WASHINGTON — Public support for President Obama's Afghanistan war policy has plummeted amid a rising U.S. death toll and the unauthorized release of classified military documents, a USA TODAY/Gallup Poll shows.
Support for Obama's management of the war fell to 36%, down from 48% in a February poll. Now, a record 43% also say it was a mistake to go to war there after the terrorist attacks in 2001.
The decline in support contributed to the lowest approval ratings of Obama's presidency.
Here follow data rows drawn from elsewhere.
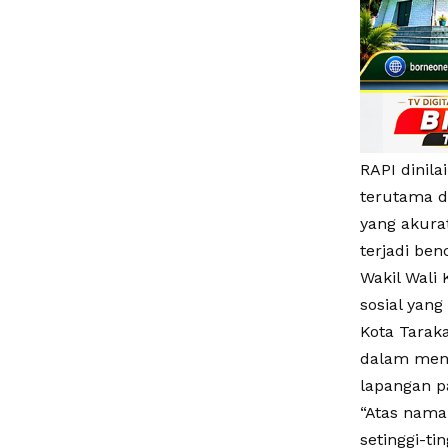
RAPI dinila
terutama d
yang akura
terjadi ben
Wakil Wali 
sosial yan
Kota Tarak
dalam mend
lapangan pa
“Atas nama
setinggi-t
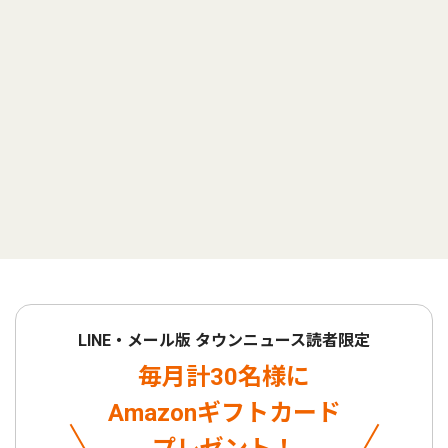
LINE・メール版 タウンニュース読者限定
毎月計30名様に
Amazonギフトカード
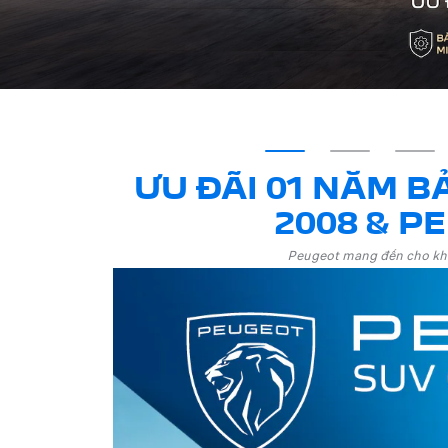
ƯU ĐÃI 01 NĂM 
2008 & P
Peugeot mang đến cho khá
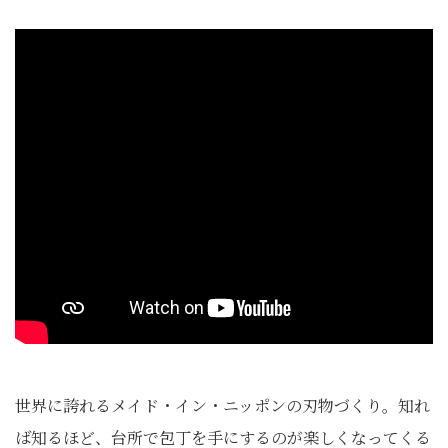
世界に誇れるメイド・イン・ニッポンの刃物づくり。知れ
ば知るほど、台所で包丁を手にするのが楽しくなってくる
Amid a lengthy recession, more Americans support his handling of the economy (39%) than the war.
Even Obama's handling of the war in Iraq received record-low approval, despite a drawdown of 90,000 troops and the planned, on-schedule end of U.S. combat operations there this month.
Only 41% of those surveyed Tuesday through Sunday approved of the way Obama is handling his job, his lowest rating in the USA TODAY/Gallup Poll since he took office in January 2009. In Gallup's separate daily tracking poll, his approval was at 45% Monday.
The waning support for the Afghanistan war coincides with the deaths of a record 66 U.S. servicemembers in July, up from 60 in June. As the last of 30,000 reinforcements ordered by Obama enter the country, the international military force is encountering heavy Taliban resistance in the southern provinces of Kandahar and Helmand.